Instructions to follow:
From the line that contains "f_number: 2.2" down to the last line of the data below, restate every line word for word, skipping any images.

───── Material supplied ─────

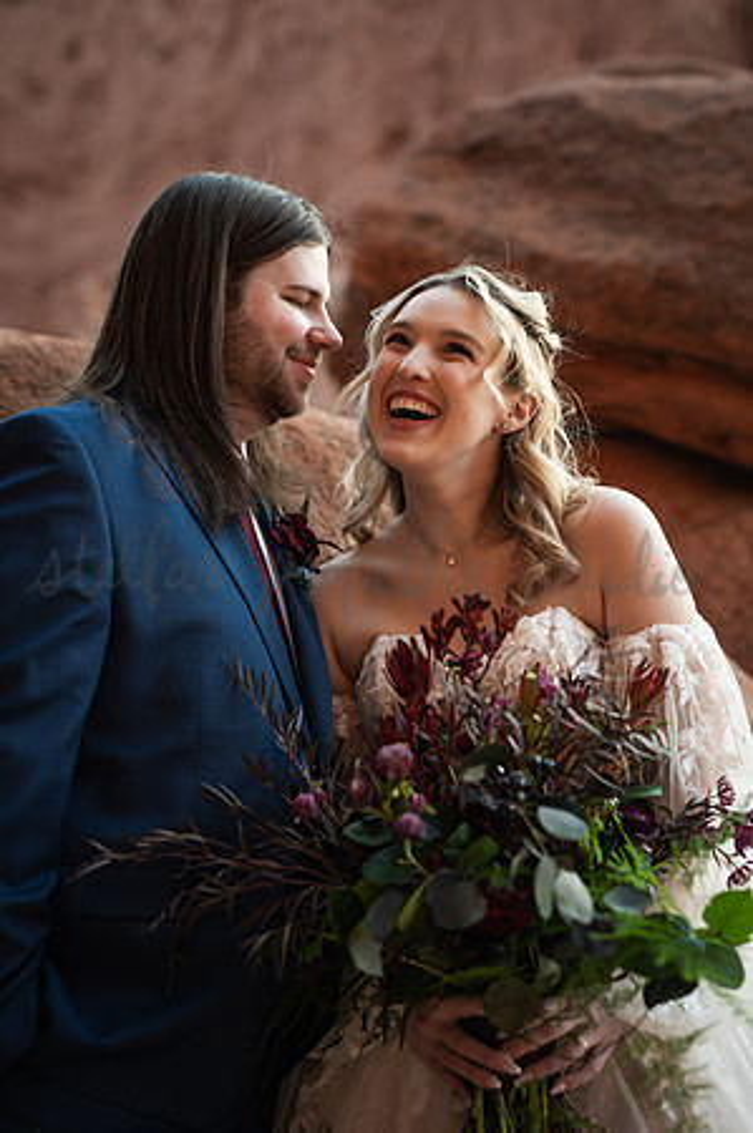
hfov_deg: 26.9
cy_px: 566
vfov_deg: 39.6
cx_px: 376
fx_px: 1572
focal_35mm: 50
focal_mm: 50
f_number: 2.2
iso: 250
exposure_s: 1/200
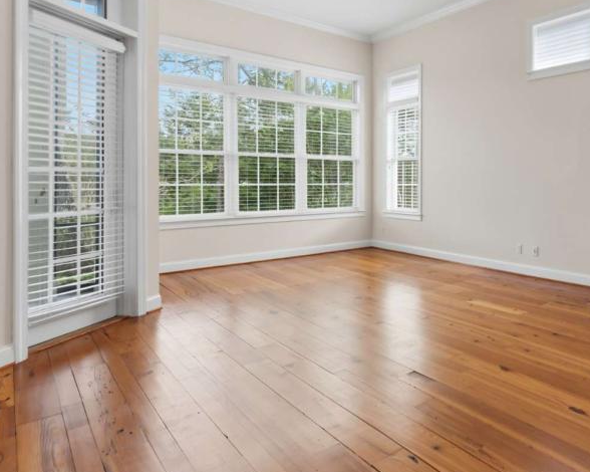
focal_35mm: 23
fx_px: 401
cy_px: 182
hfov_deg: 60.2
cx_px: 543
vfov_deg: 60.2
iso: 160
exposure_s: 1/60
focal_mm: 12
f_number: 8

─────

Response to this exercise:
f_number: 2.2
iso: 250
exposure_s: 1/200
focal_35mm: 23
fx_px: 401
cy_px: 182
hfov_deg: 60.2
cx_px: 543
vfov_deg: 60.2
iso: 160
exposure_s: 1/60
focal_mm: 12
f_number: 8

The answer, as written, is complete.